- [Problem requirements]: Arrange every line of the listing below as a numbered list, omitting any blank lines.

- [Material shown]:

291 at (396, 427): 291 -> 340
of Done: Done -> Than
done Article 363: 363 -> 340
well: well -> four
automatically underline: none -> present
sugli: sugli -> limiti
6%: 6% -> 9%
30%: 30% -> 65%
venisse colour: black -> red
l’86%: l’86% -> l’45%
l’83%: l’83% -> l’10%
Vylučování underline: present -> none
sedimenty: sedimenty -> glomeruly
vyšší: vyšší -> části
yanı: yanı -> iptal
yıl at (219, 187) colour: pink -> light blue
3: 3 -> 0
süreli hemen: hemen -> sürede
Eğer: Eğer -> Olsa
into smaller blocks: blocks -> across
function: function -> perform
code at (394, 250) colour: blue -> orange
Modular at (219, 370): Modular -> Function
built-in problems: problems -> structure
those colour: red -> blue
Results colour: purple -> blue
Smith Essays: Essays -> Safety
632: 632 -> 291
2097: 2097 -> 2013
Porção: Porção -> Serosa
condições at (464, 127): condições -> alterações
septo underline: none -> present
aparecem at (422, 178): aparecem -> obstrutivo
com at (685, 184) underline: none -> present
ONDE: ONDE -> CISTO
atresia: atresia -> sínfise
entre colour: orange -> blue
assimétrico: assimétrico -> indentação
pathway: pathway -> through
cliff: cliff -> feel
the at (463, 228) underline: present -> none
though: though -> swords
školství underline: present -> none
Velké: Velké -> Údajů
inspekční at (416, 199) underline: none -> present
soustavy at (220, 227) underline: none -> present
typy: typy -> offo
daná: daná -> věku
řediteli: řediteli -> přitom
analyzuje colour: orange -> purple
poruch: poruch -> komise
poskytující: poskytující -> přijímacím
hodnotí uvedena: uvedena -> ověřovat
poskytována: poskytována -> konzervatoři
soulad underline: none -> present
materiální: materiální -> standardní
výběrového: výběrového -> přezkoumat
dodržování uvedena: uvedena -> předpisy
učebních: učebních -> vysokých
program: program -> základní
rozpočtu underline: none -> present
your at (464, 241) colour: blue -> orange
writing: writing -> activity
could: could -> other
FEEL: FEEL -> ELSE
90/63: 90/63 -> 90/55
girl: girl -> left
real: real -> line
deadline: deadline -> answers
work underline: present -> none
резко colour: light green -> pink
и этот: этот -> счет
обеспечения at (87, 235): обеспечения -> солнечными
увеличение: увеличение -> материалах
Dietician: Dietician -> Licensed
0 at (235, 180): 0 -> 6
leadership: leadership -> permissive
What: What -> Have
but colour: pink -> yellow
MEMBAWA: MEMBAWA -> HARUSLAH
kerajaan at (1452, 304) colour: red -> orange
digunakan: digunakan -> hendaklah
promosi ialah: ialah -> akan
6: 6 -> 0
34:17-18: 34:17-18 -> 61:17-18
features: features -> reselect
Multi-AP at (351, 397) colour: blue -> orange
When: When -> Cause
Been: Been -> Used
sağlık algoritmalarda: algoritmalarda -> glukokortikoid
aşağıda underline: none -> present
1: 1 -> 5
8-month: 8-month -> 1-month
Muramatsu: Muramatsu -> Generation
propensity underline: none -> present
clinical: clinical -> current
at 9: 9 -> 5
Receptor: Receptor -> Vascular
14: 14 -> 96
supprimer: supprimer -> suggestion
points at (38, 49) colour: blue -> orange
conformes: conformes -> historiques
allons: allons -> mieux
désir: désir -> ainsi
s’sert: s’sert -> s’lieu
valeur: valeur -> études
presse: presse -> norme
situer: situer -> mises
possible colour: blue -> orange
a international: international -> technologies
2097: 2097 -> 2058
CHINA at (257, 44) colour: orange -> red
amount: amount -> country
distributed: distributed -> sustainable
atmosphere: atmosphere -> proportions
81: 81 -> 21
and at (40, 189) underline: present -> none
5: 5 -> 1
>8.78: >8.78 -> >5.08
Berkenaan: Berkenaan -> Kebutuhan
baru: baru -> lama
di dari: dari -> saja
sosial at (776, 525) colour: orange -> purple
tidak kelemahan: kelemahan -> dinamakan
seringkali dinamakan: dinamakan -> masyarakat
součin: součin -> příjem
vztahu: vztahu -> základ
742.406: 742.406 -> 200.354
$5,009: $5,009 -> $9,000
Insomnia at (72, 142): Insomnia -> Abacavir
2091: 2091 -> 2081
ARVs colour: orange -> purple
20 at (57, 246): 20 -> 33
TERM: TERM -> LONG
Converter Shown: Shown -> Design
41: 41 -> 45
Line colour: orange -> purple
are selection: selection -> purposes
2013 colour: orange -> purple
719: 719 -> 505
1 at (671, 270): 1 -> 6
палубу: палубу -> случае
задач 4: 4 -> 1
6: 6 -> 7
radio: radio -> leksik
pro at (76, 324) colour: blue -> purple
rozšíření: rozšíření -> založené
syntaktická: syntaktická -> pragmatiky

- [The result]:
1. 291 at (396, 427): 291 -> 340
2. of Done: Done -> Than
3. done Article 363: 363 -> 340
4. well: well -> four
5. automatically underline: none -> present
6. sugli: sugli -> limiti
7. 6%: 6% -> 9%
8. 30%: 30% -> 65%
9. venisse colour: black -> red
10. l’86%: l’86% -> l’45%
11. l’83%: l’83% -> l’10%
12. Vylučování underline: present -> none
13. sedimenty: sedimenty -> glomeruly
14. vyšší: vyšší -> části
15. yanı: yanı -> iptal
16. yıl at (219, 187) colour: pink -> light blue
17. 3: 3 -> 0
18. süreli hemen: hemen -> sürede
19. Eğer: Eğer -> Olsa
20. into smaller blocks: blocks -> across
21. function: function -> perform
22. code at (394, 250) colour: blue -> orange
23. Modular at (219, 370): Modular -> Function
24. built-in problems: problems -> structure
25. those colour: red -> blue
26. Results colour: purple -> blue
27. Smith Essays: Essays -> Safety
28. 632: 632 -> 291
29. 2097: 2097 -> 2013
30. Porção: Porção -> Serosa
31. condições at (464, 127): condições -> alterações
32. septo underline: none -> present
33. aparecem at (422, 178): aparecem -> obstrutivo
34. com at (685, 184) underline: none -> present
35. ONDE: ONDE -> CISTO
36. atresia: atresia -> sínfise
37. entre colour: orange -> blue
38. assimétrico: assimétrico -> indentação
39. pathway: pathway -> through
40. cliff: cliff -> feel
41. the at (463, 228) underline: present -> none
42. though: though -> swords
43. školství underline: present -> none
44. Velké: Velké -> Údajů
45. inspekční at (416, 199) underline: none -> present
46. soustavy at (220, 227) underline: none -> present
47. typy: typy -> offo
48. daná: daná -> věku
49. řediteli: řediteli -> přitom
50. analyzuje colour: orange -> purple
51. poruch: poruch -> komise
52. poskytující: poskytující -> přijímacím
53. hodnotí uvedena: uvedena -> ověřovat
54. poskytována: poskytována -> konzervatoři
55. soulad underline: none -> present
56. materiální: materiální -> standardní
57. výběrového: výběrového -> přezkoumat
58. dodržování uvedena: uvedena -> předpisy
59. učebních: učebních -> vysokých
60. program: program -> základní
61. rozpočtu underline: none -> present
62. your at (464, 241) colour: blue -> orange
63. writing: writing -> activity
64. could: could -> other
65. FEEL: FEEL -> ELSE
66. 90/63: 90/63 -> 90/55
67. girl: girl -> left
68. real: real -> line
69. deadline: deadline -> answers
70. work underline: present -> none
71. резко colour: light green -> pink
72. и этот: этот -> счет
73. обеспечения at (87, 235): обеспечения -> солнечными
74. увеличение: увеличение -> материалах
75. Dietician: Dietician -> Licensed
76. 0 at (235, 180): 0 -> 6
77. leadership: leadership -> permissive
78. What: What -> Have
79. but colour: pink -> yellow
80. MEMBAWA: MEMBAWA -> HARUSLAH
81. kerajaan at (1452, 304) colour: red -> orange
82. digunakan: digunakan -> hendaklah
83. promosi ialah: ialah -> akan
84. 6: 6 -> 0
85. 34:17-18: 34:17-18 -> 61:17-18
86. features: features -> reselect
87. Multi-AP at (351, 397) colour: blue -> orange
88. When: When -> Cause
89. Been: Been -> Used
90. sağlık algoritmalarda: algoritmalarda -> glukokortikoid
91. aşağıda underline: none -> present
92. 1: 1 -> 5
93. 8-month: 8-month -> 1-month
94. Muramatsu: Muramatsu -> Generation
95. propensity underline: none -> present
96. clinical: clinical -> current
97. at 9: 9 -> 5
98. Receptor: Receptor -> Vascular
99. 14: 14 -> 96
100. supprimer: supprimer -> suggestion
101. points at (38, 49) colour: blue -> orange
102. conformes: conformes -> historiques
103. allons: allons -> mieux
104. désir: désir -> ainsi
105. s’sert: s’sert -> s’lieu
106. valeur: valeur -> études
107. presse: presse -> norme
108. situer: situer -> mises
109. possible colour: blue -> orange
110. a international: international -> technologies
111. 2097: 2097 -> 2058
112. CHINA at (257, 44) colour: orange -> red
113. amount: amount -> country
114. distributed: distributed -> sustainable
115. atmosphere: atmosphere -> proportions
116. 81: 81 -> 21
117. and at (40, 189) underline: present -> none
118. 5: 5 -> 1
119. >8.78: >8.78 -> >5.08
120. Berkenaan: Berkenaan -> Kebutuhan
121. baru: baru -> lama
122. di dari: dari -> saja
123. sosial at (776, 525) colour: orange -> purple
124. tidak kelemahan: kelemahan -> dinamakan
125. seringkali dinamakan: dinamakan -> masyarakat
126. součin: součin -> příjem
127. vztahu: vztahu -> základ
128. 742.406: 742.406 -> 200.354
129. $5,009: $5,009 -> $9,000
130. Insomnia at (72, 142): Insomnia -> Abacavir
131. 2091: 2091 -> 2081
132. ARVs colour: orange -> purple
133. 20 at (57, 246): 20 -> 33
134. TERM: TERM -> LONG
135. Converter Shown: Shown -> Design
136. 41: 41 -> 45
137. Line colour: orange -> purple
138. are selection: selection -> purposes
139. 2013 colour: orange -> purple
140. 719: 719 -> 505
141. 1 at (671, 270): 1 -> 6
142. палубу: палубу -> случае
143. задач 4: 4 -> 1
144. 6: 6 -> 7
145. radio: radio -> leksik
146. pro at (76, 324) colour: blue -> purple
147. rozšíření: rozšíření -> založené
148. syntaktická: syntaktická -> pragmatiky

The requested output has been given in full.